╭─ BACAAN

Sampai di Palbapang, Agus ingat
bahwa ada teman bapaknya di sekitar
jalan itu. Maka dia kemudian mencari teman bapaknya itu, dan alhamdulilah
ketemu. Agus menemui bapak itu dan bilang bahwa dia adalah anaknya Pak Darmo
Kepuh. Dia juga bilang jika motornya rusak, dan tidak ada bengkel buka. Oleh
teman bapaknya, yang bernama Pak Narto itu, disarankan untuk dibengkelkan besok
saja. Dia minta agar kami menginap di rumahnya, karena jika pulang sudah tidak
ada angkutan. Angkutan baru akan ada lagi subuh. Kami tidak punya pilihan lain
selain menuruti saran Pak Narto.
Setelah mandi tanpa ganti baju, kami
kemudian sholat magrib. Selesai sholat kami disuruh makan. Waktu makan itulah
timbul rasa khawatir saya, karena tadi saat berangkat tidak pamitan ibu. Meski
kadang saya juga tidak pamitan saat pergi, namun tidak sampai nginap seperti
sekarang. Kalaupun menginap pasti orang tua tahu di mana saya menginap. Saya
sudah biasa menginap di rumah teman sejak SD.

╰─

● TUGAS ANDA
A: Sunting bagian bacaan dari "Setelah mandi tanpa" sampai "teman sejak SD." dengan mengganti "sholat" menjadi "salat".
B: Jawablah pertanyaan berikut berdasarkan bacaan:
(i) Siapa nama teman bapak Agus?
(ii) Kapan angkutan baru akan ada lagi?
(iii) Sejak kapan penutur sudah biasa menginap di rumah teman?

╭─ DATA HASIL EKSTRAKSI

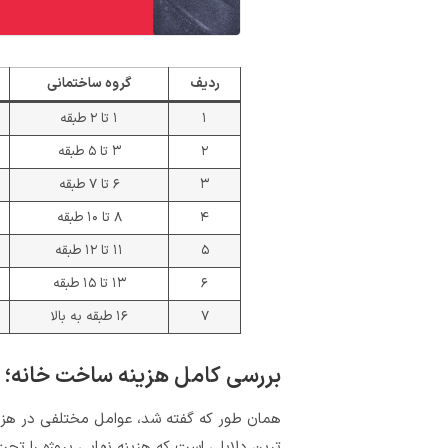
ردیف
گروه ساختمانی
۱
۱ تا ۲ طبقه
۲
۳ تا ۵ طبقه
۳
۶ تا ۷ طبقه
۴
۸ تا ۱۰ طبقه
۵
۱۱ تا ۱۲ طبقه
۶
۱۳ تا ۱۵ طبقه
۷
۱۶ طبقه به بالا
بررسی کامل هزینه ساخت خانه؛ ا
همان طور که گفته شد، عوامل مختلفی در هزی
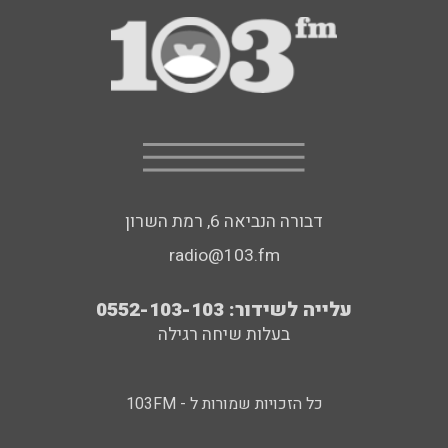
דבורה הנביאה 6, רמת השרון
radio@103.fm
עלייה לשידור: 0552-103-103
בעלות שיחה רגילה
כל הזכויות שמורות ל - 103FM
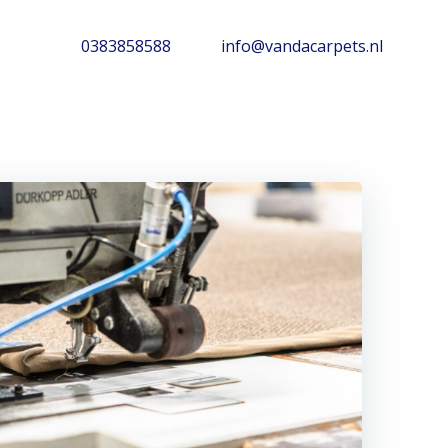
0383858588
info@vandacarpets.nl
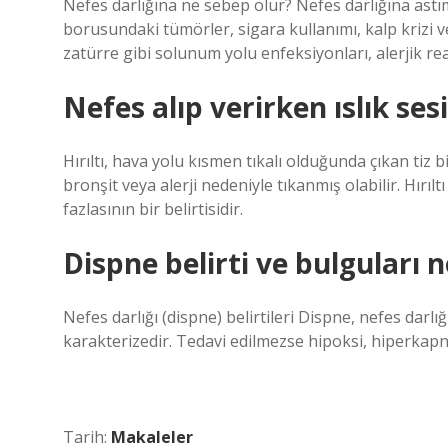
Nefes darlığına ne sebep olur? Nefes darlığına astı
borusundaki tümörler, sigara kullanımı, kalp krizi v
zatürre gibi solunum yolu enfeksiyonları, alerjik re
Nefes alıp verirken ıslık ses
Hırıltı, hava yolu kısmen tıkalı olduğunda çıkan tiz bi
bronşit veya alerji nedeniyle tıkanmış olabilir. Hırı
fazlasının bir belirtisidir.
Dispne belirti ve bulguları n
Nefes darlığı (dispne) belirtileri Dispne, nefes darlı
karakterizedir. Tedavi edilmezse hipoksi, hiperkapni
Tarih:
Makaleler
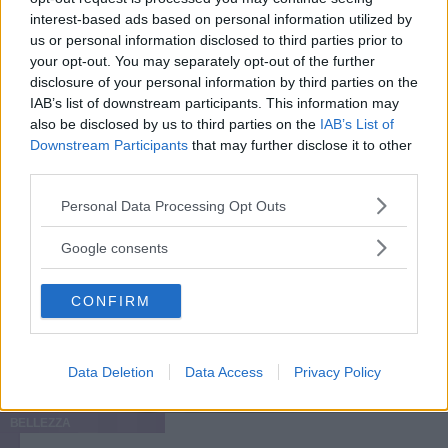
interest-based ads based on personal information utilized by
us or personal information disclosed to third parties prior to
your opt-out. You may separately opt-out of the further
disclosure of your personal information by third parties on the
IAB’s list of downstream participants. This information may
also be disclosed by us to third parties on the
IAB’s List of
Downstream Participants
that may further disclose it to other
third parties.
Please note that this website/app uses one or more Google
Personal Data Processing Opt Outs
services and may gather and store information including but
not limited to your visit or usage behaviour. You may click to
Google consents
grant or deny consent to Google and its third-party tags to
use your data for below specified purposes in below Google
CONFIRM
consent section.
Data Deletion
Data Access
Privacy Policy
BELLEZZA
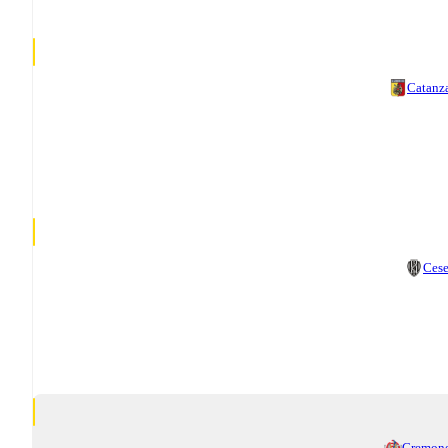
Catanz
Ces
Cremon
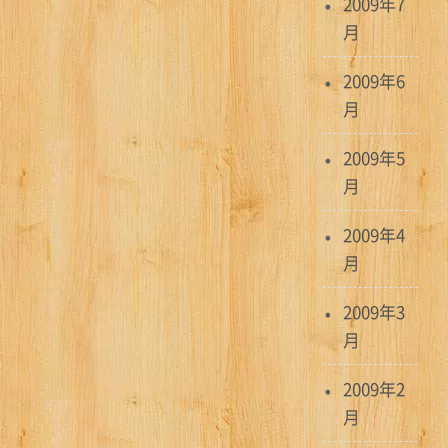
2009年7
月
2009年6
月
2009年5
月
2009年4
月
2009年3
月
2009年2
月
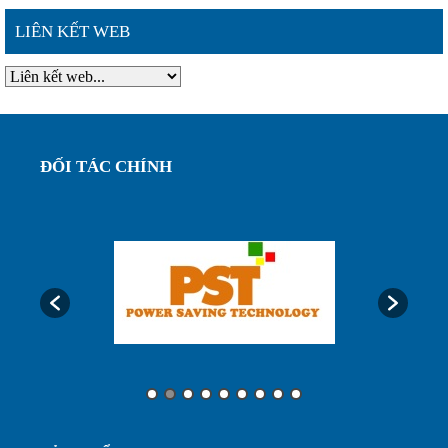
LIÊN KẾT WEB
thông ...
Đặc điểm nổi bật của ống ruột gà lõi thép bọc
nhựa phi ...
Ống ruột gà lõi thép bọc nhựa phi 75, luôn dây
ĐỐI TÁC CHÍNH
điện bảo...
Ống luôn dây điện, ống ruột gà lõi thép bọc nhựa
phi32...
Ưu điểm của ống nhựa xếp định hình phi 200...
Ống nhựa xếp điều hòa phi 75, thông gió làm mát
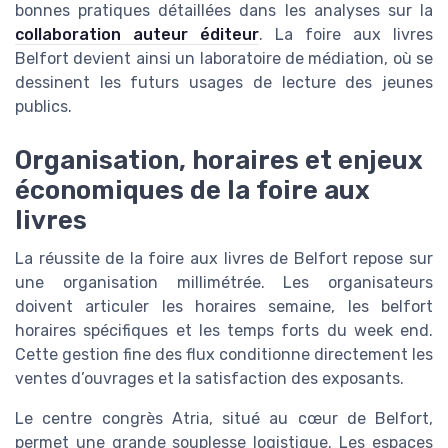
bonnes pratiques détaillées dans les analyses sur la
collaboration auteur éditeur
. La foire aux livres
Belfort devient ainsi un laboratoire de médiation, où se
dessinent les futurs usages de lecture des jeunes
publics.
Organisation, horaires et enjeux
économiques de la foire aux
livres
La réussite de la foire aux livres de Belfort repose sur
une organisation millimétrée. Les organisateurs
doivent articuler les horaires semaine, les belfort
horaires spécifiques et les temps forts du week end.
Cette gestion fine des flux conditionne directement les
ventes d’ouvrages et la satisfaction des exposants.
Le centre congrès Atria, situé au cœur de Belfort,
permet une grande souplesse logistique. Les espaces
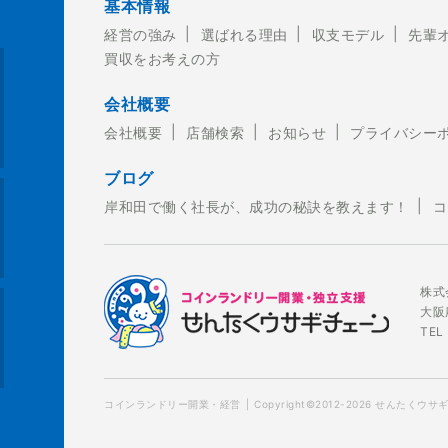
基本情報
経営の強み
選ばれる理由
収支モデル
先輩
買収をお考えの方
2-449-4150
会社概要
会社概要
店舗検索
お知らせ
プライバシー
ブログ
岸和田で働く社長が、成功の秘訣を教えます！
コ
株式
大阪
TEL
コインランドリー開業・経営
Copyright©2012-2026 せんたくウサギチェ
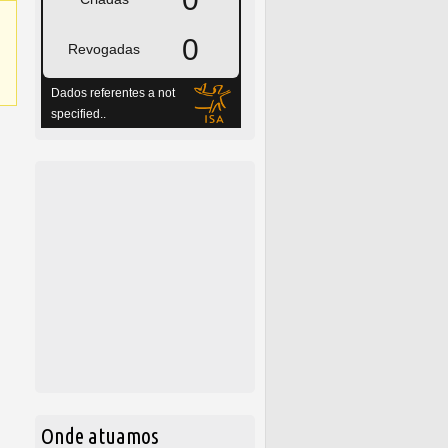
Onde atuamos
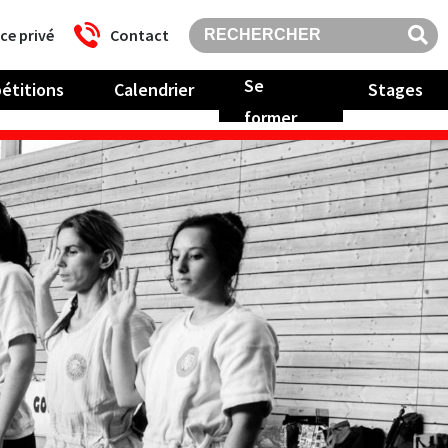
ce privé
Contact
Se
étitions
Calendrier
Stages
former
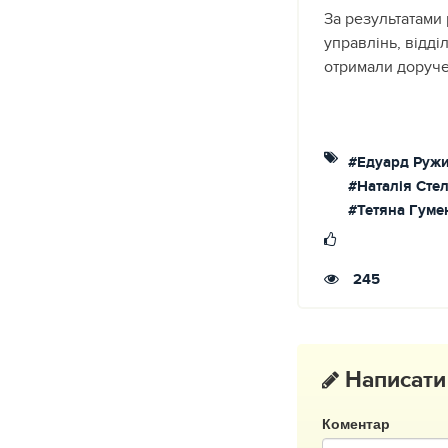
За результатами
управлінь, відді
отримали доруче
#Едуард Руж
#Наталія Сте
#Тетяна Гуме
245
Написати
Коментар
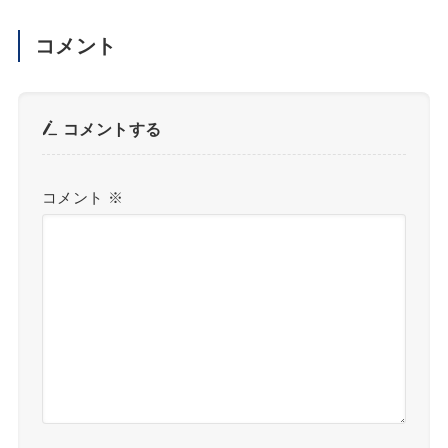
コメント
コメントする
コメント
※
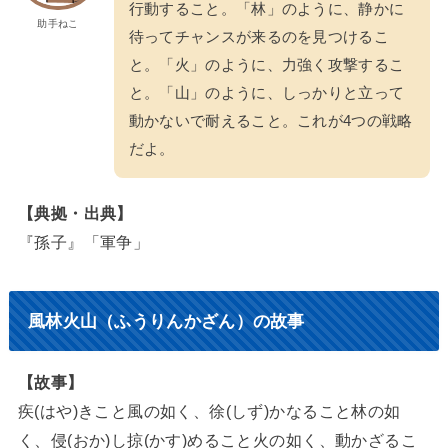
行動すること。「林」のように、静かに
助手ねこ
待ってチャンスが来るのを見つけるこ
と。「火」のように、力強く攻撃するこ
と。「山」のように、しっかりと立って
動かないで耐えること。これが4つの戦略
だよ。
【典拠・出典】
『孫子』「軍争」
風林火山（ふうりんかざん）の故事
【故事】
疾(はや)きこと風の如く、徐(しず)かなること林の如
く、侵(おか)し掠(かす)めること火の如く、動かざるこ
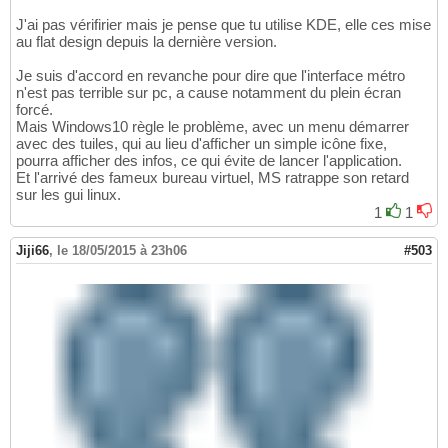
J'ai pas vérifirier mais je pense que tu utilise KDE, elle ces mise
au flat design depuis la dernière version.
Je suis d'accord en revanche pour dire que l'interface métro
n'est pas terrible sur pc, a cause notamment du plein écran
forcé.
Mais Windows10 règle le problème, avec un menu démarrer
avec des tuiles, qui au lieu d'afficher un simple icône fixe,
pourra afficher des infos, ce qui évite de lancer l'application.
Et l'arrivé des fameux bureau virtuel, MS ratrappe son retard
sur les gui linux.
1
1
Jiji66
,
le 18/05/2015 à 23h06
#503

╰─

● JAWABAN TUGAS
A:
Setelah mandi tanpa ganti baju, kami
kemudian salat magrib. Selesai salat kami disuruh makan. Waktu makan itulah
timbul rasa khawatir saya, karena tadi saat berangkat tidak pamitan ibu. Meski
kadang saya juga tidak pamitan saat pergi, namun tidak sampai nginap seperti
sekarang. Kalaupun menginap pasti orang tua tahu di mana saya menginap. Saya
sudah biasa menginap di rumah teman sejak SD.

B:
(i) Pak Narto.
(ii) Subuh.
(iii) Sejak SD.